======== Task material ========
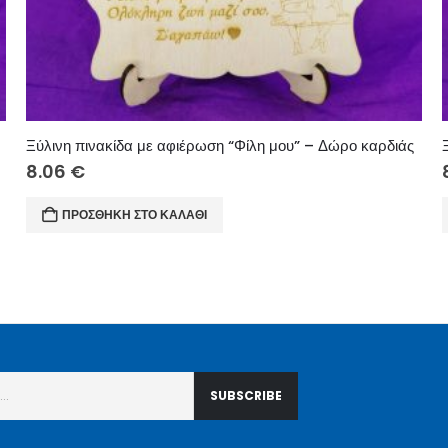
Ξύλινη πινακίδα με αφιέρωση “Φίλη μου” – Δώρο καρδιάς
8.06
€
ΠΡΟΣΘΉΚΗ ΣΤΟ ΚΑΛΆΘΙ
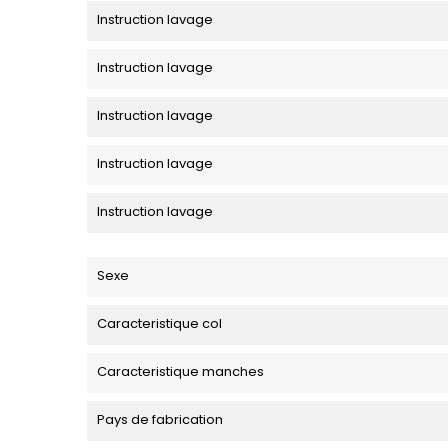
Instruction lavage
Instruction lavage
Instruction lavage
Instruction lavage
Instruction lavage
Sexe
Caracteristique col
Caracteristique manches
Pays de fabrication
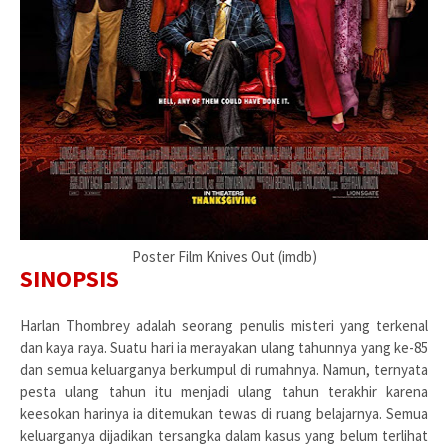
Poster Film Knives Out (imdb)
SINOPSIS
Harlan Thombrey adalah seorang penulis misteri yang terkenal
dan kaya raya. Suatu hari ia merayakan ulang tahunnya yang ke-85
dan semua keluarganya berkumpul di rumahnya. Namun, ternyata
pesta ulang tahun itu menjadi ulang tahun terakhir karena
keesokan harinya ia ditemukan tewas di ruang belajarnya. Semua
keluarganya dijadikan tersangka dalam kasus yang belum terlihat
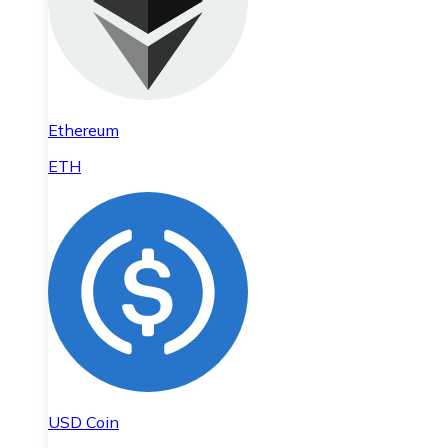
Ethereum
ETH
USD Coin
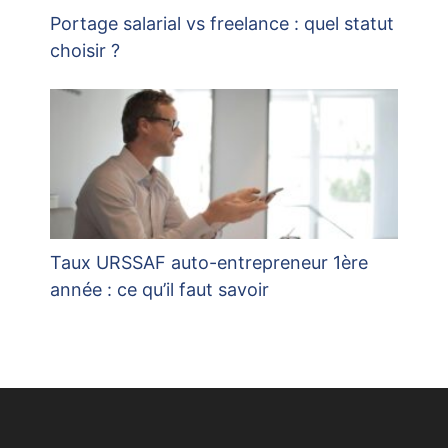
Portage salarial vs freelance : quel statut
choisir ?
Taux URSSAF auto-entrepreneur 1ère
année : ce qu’il faut savoir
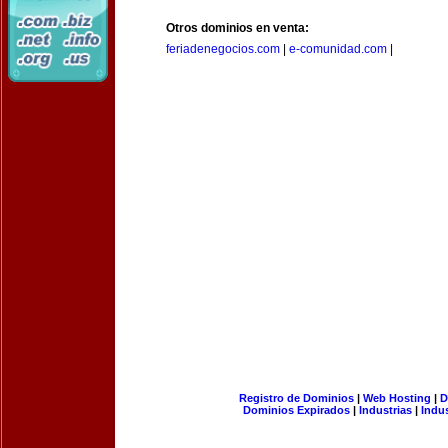
Otros dominios en venta:
feriadenegocios.com
|
e-comunidad.com
|
Registro de Dominios
|
Web Hosting
|
D
Dominios Expirados
|
Industrias
|
Indu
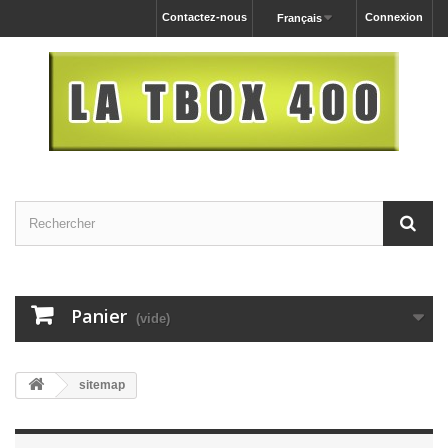
Contactez-nous
Connexion
Français
Panier
(vide)
sitemap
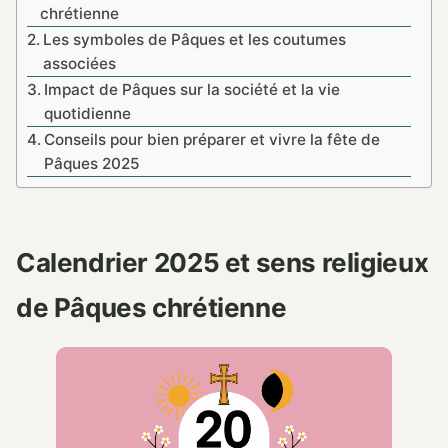
chrétienne
Les symboles de Pâques et les coutumes
associées
Impact de Pâques sur la société et la vie
quotidienne
Conseils pour bien préparer et vivre la fête de
Pâques 2025
Calendrier 2025 et sens religieux
de Pâques chrétienne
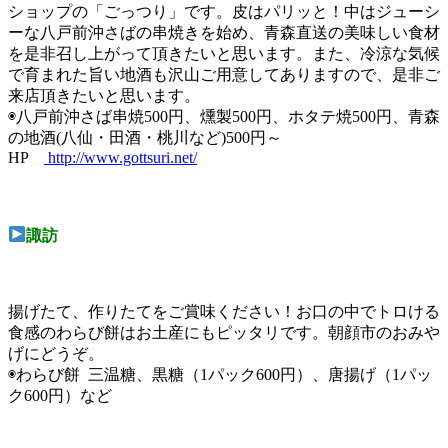
ショップの「ごっつり」です。皮はパリッと！中はジューシ
ーな八戸前沖さばの串焼きを始め、青森直送の美味しい食材
を是非召し上がって頂きたいと思います。また、冷涼な気候
で育まれた旨い地酒も沢山ご用意してありますので、是非ご
来店頂きたいと思います。
◉八戸前沖さば串焼500円、燻製500円、ホタテ焼500円、青森
の地酒(八仙・田酒・桃川など)500円～
HP
http://www.gottsuri.net/
諏訪
揚げたて、作りたてをご賞味ください！お口の中でトロける
食感のわらび餅はお土産にもピッタリです。朝顔市のおみや
げにどうぞ。
◉わらび餅 三温糖、黒糖（1パック600円）、唐揚げ（1パッ
ク600円）など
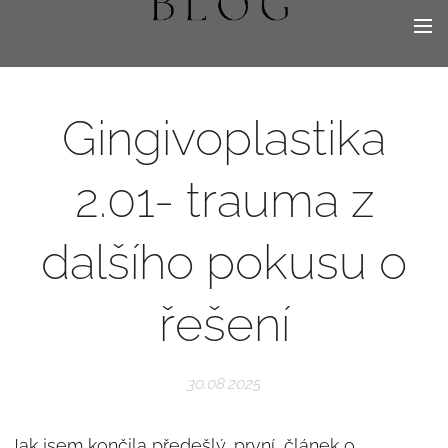
Gingivoplastika
2.01- trauma z
dalšího pokusu o
řešení
30.08.2025
Jak jsem končila předešlý, první, článek o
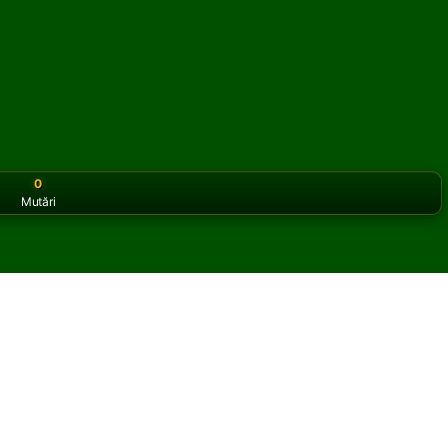
0
Mutări
or the classic version? Play
online solitaire for free
on our h
online și gratuit
refoil Solitaire.
ltă partidă și cărți noi.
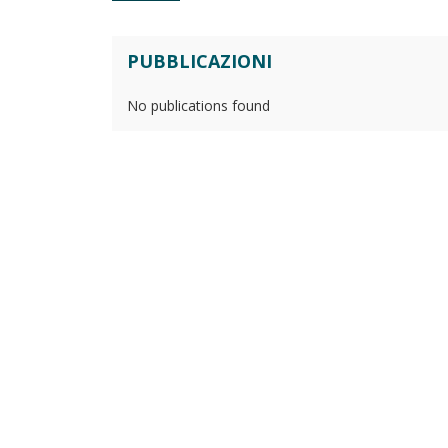
PUBBLICAZIONI
No publications found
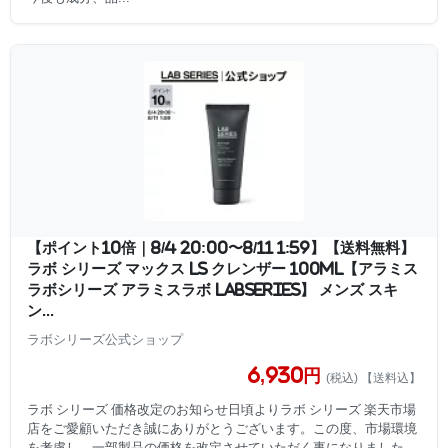
【ポイント10倍｜8/4 20:00〜8/11 1:59】【送料無料】
ラボ シリーズ マックス LS クレンザー 100mL【アラミス
ラボシリーズ アラミスラボ LABSERIES】 メンズ スキ
ン...
ラボシリーズ公式ショップ
6,930円
(税込) 【送料込】
ラボ シリーズ 価格改定のお知らせ日頃よりラボ シリーズ 楽天市場
店をご愛顧いただき誠にありがとうございます。この度、市場環境
を考慮し、一部製品の価格を改定させていただく事になりました。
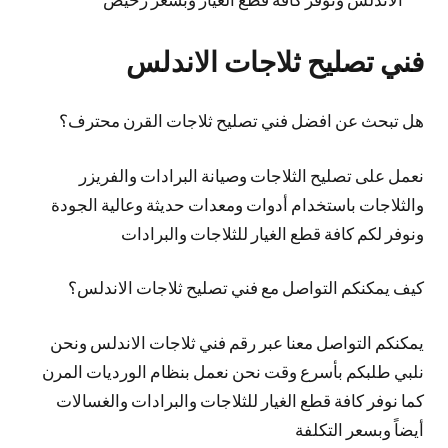
فني تصليح ثلاجات الاندلس
هل تبحث عن افضل فني تصليح ثلاجات القرن محترف؟
نعمل على تصليح الثلاجات وصيانة البرادات والفريزر
والثلاجات باستخدام أدوات ومعدات حديثة وعالية الجودة
ونوفر لكم كافة قطع الغيار للثلاجات والبرادات
كيف يمكنكم التواصل مع فني تصليح ثلاجات الاندلس؟
يمكنكم التواصل معنا عبر رقم فني ثلاجات الاندلس ونحن
نلبي طلبكم بأسرع وقت نحن نعمل بنظام الورديات المرن
كما نوفر كافة قطع الغيار للثلاجات والبرادات والغسالات
أيضاً وبسعر التكلفة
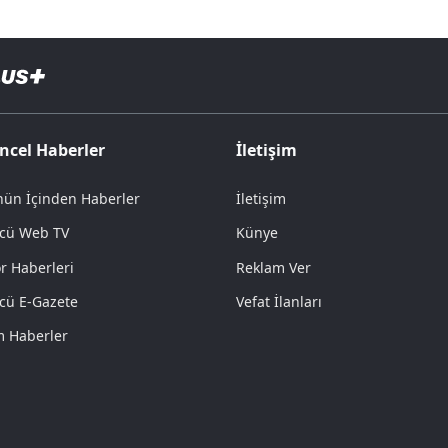
ncel Haberler
İletişim
ün İçinden Haberler
İletişim
cü Web TV
Künye
r Haberleri
Reklam Ver
cü E-Gazete
Vefat İlanları
 Haberler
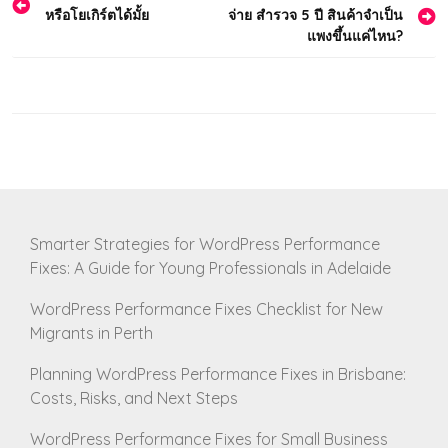
หรือโยเกิร์ตได้มั้ย
จ่าย สำรวจ 5 ปี สินค้าจำเป็น
navigation
แพงขึ้นแค่ไหน?
Smarter Strategies for WordPress Performance
Fixes: A Guide for Young Professionals in Adelaide
WordPress Performance Fixes Checklist for New
Migrants in Perth
Planning WordPress Performance Fixes in Brisbane:
Costs, Risks, and Next Steps
WordPress Performance Fixes for Small Business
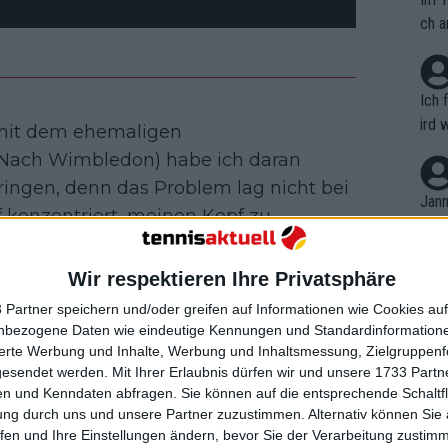
ch a
Ich 
ird 
 mit dem ehemaligen
vers
"(Nach Wimbledon) habe ich daran
eine
ringen, denn das Problem lag nicht bei
r in
Jann
 konzentriert, meinen Kopf zu
em i
ch anhören, aber das habe ich alles
merk
eite
gendwie in Kontakt gekommen, und das
Wir respektieren Ihre Privatsphäre
Dopp
t, a
rer Dank gilt ihm."
n si
 Partner speichern und/oder greifen auf Informationen wie Cookies au
Wört
mmen
nbezogene Daten wie eindeutige Kennungen und Standardinformatione
B. C
nter sich. Er gewann die Madrid Open,
nt. 
sierte Werbung und Inhalte, Werbung und Inhaltsmessung, Zielgruppen
ause
sime im Finale mit 4:6, 7:5, 7:5 besiegt
gesendet werden.
Mit Ihrer Erlaubnis dürfen wir und unsere 1733 Part
ient
Dopp
on v
n und Kenndaten abfragen. Sie können auf die entsprechende Schaltfl
dieser Saison war. Außerdem stand er im
ewon
mmen
ung durch uns und unsere Partner zuzustimmen. Alternativ können Sie au
Fina
ps, wo er gegen Alexander Bublik mit
Genr
fen und Ihre Einstellungen ändern, bevor Sie der Verarbeitung zustim
kel 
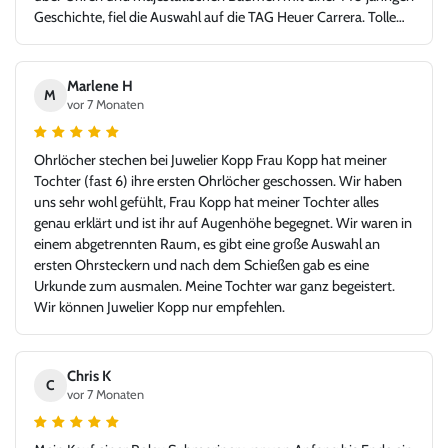
Geschichte, fiel die Auswahl auf die TAG Heuer Carrera. Tolle
Idee - glücklicher Kunde, Danke!
Marlene H
M
vor 7 Monaten
Ohrlöcher stechen bei Juwelier Kopp Frau Kopp hat meiner
Tochter (fast 6) ihre ersten Ohrlöcher geschossen. Wir haben
uns sehr wohl gefühlt, Frau Kopp hat meiner Tochter alles
genau erklärt und ist ihr auf Augenhöhe begegnet. Wir waren in
einem abgetrennten Raum, es gibt eine große Auswahl an
ersten Ohrsteckern und nach dem Schießen gab es eine
Urkunde zum ausmalen. Meine Tochter war ganz begeistert.
Wir können Juwelier Kopp nur empfehlen.
Chris K
C
vor 7 Monaten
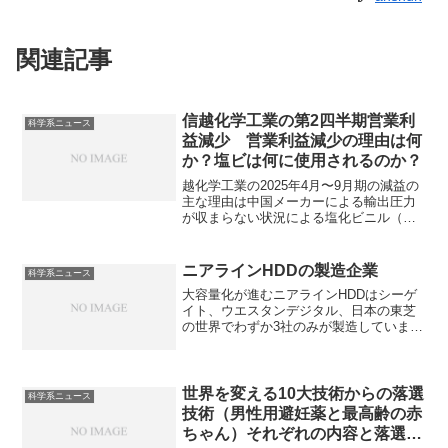
関連記事
信越化学工業の第2四半期営業利
科学系ニュース
益減少 営業利益減少の理由は何
か？塩ビは何に使用されるのか？
越化学工業の2025年4月〜9月期の減益の
主な理由は中国メーカーによる輸出圧力
が収まらない状況による塩化ビニル（塩
ビ）市況の軟化が主要因です。塩化ビニ
ル樹脂の用途や今後の見通しを知ること
ができます。
ニアラインHDDの製造企業
科学系ニュース
大容量化が進むニアラインHDDはシーゲ
イト、ウエスタンデジタル、日本の東芝
の世界でわずか3社のみが製造していま
す。なぜ3社のみが製造しているのかやシ
ーゲイト・テクノロジーの特徴を知るこ
とができます。
世界を変える10大技術からの落選
科学系ニュース
技術（男性用避妊薬と最高齢の赤
ちゃん）それぞれの内容と落選理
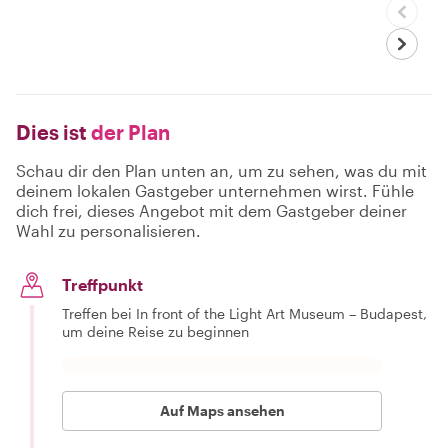
Dies ist
der Plan
Schau dir den Plan unten an, um zu sehen, was du mit
deinem lokalen Gastgeber unternehmen wirst. Fühle
dich frei, dieses Angebot mit dem Gastgeber deiner
Wahl zu personalisieren.
Treffpunkt
Treffen bei In front of the Light Art Museum – Budapest,
um deine Reise zu beginnen
Auf Maps ansehen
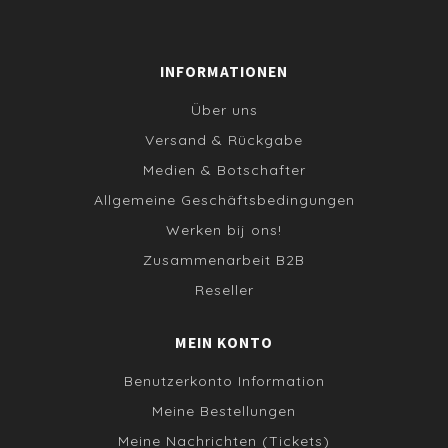
INFORMATIONEN
Über uns
Versand & Rückgabe
Medien & Botschafter
Allgemeine Geschäftsbedingungen
Werken bij ons!
Zusammenarbeit B2B
Reseller
MEIN KONTO
Benutzerkonto Information
Meine Bestellungen
Meine Nachrichten (Tickets)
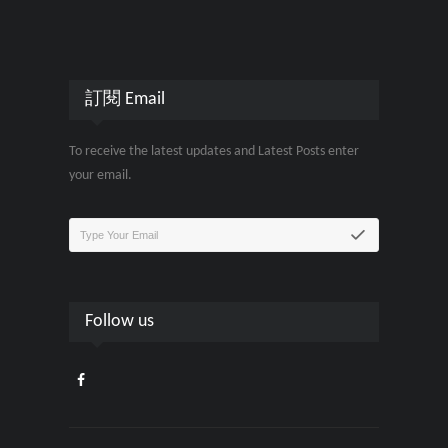
訂閱 Email
To receive the latest updates and Latest Posts enter
your email.
Follow us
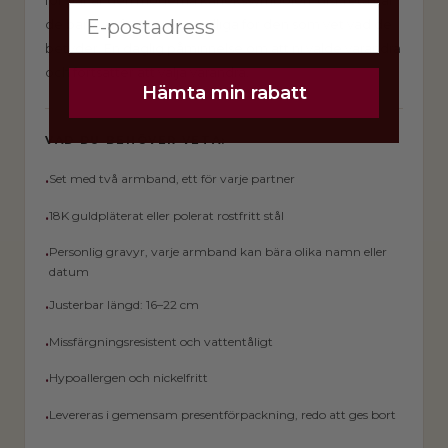
för par är den moderna kärlekssymbolen, diskreta när
de bärs var för sig men tydliga för den som vet vad de
betyder. En daglig påminnelse om att ni valde varandra
och fortsätter att välja varandra.
Hämta min rabatt
VAD DU BEHÖVER VETA:
•
Set med två armband, ett för varje partner
•
18K guldpläterat eller polerat rostfritt stål
•
Personlig gravyr, varje armband kan bära olika namn eller
datum
•
Justerbar längd: 16–22 cm
•
Missfärgningsresistent och vattentåligt
•
Hypoallergen och nickelfritt
•
Levereras i gemensam presentförpackning, redo att ges bort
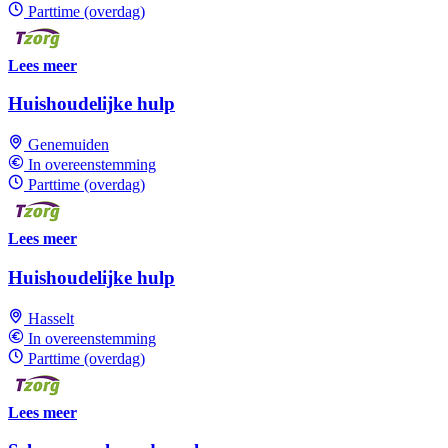
Parttime (overdag)
Lees meer
Huishoudelijke hulp
Genemuiden
In overeenstemming
Parttime (overdag)
Lees meer
Huishoudelijke hulp
Hasselt
In overeenstemming
Parttime (overdag)
Lees meer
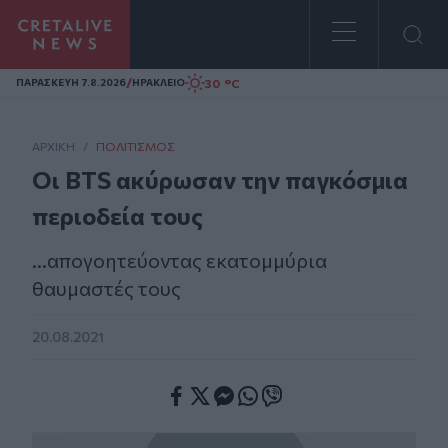
Homepage
/
30 °C
ΠΑΡΑΣΚΕΥΗ 7.8.2026
ΗΡΑΚΛΕΙΟ
ΑΡΧΙΚΗ
/
ΠΟΛΙΤΙΣΜΌΣ
Οι BTS ακύρωσαν την παγκόσμια
περιοδεία τους
...απογοητεύοντας εκατομμύρια
θαυμαστές τους
20.08.2021
Facebook
Twitter
Messenger
Whatsapp
Viber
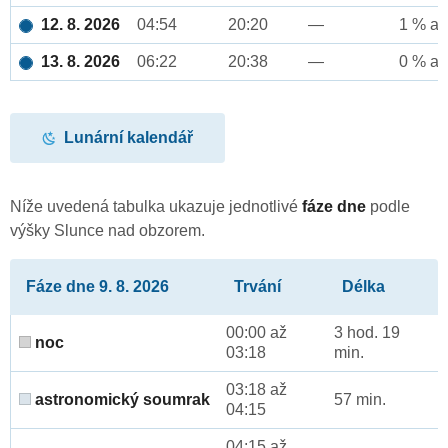
12. 8. 2026
04:54
20:20
—
1 % až
13. 8. 2026
06:22
20:38
—
0 % až
Lunární kalendář
Níže uvedená tabulka ukazuje jednotlivé
fáze dne
podle
výšky Slunce nad obzorem.
Fáze dne 9. 8. 2026
Trvání
Délka
00:00 až
3 hod. 19
noc
03:18
min.
03:18 až
astronomický soumrak
57 min.
04:15
04:15 až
========
**Work instruction**
Identify every line in the stored data entries above that contains the string "والبرادات", matching case exactly, and copy each one out.

**Written answer**
ونوفر لكم كافة قطع الغيار للثلاجات والبرادات
كما نوفر كافة قطع الغيار للثلاجات والبرادات والغسالات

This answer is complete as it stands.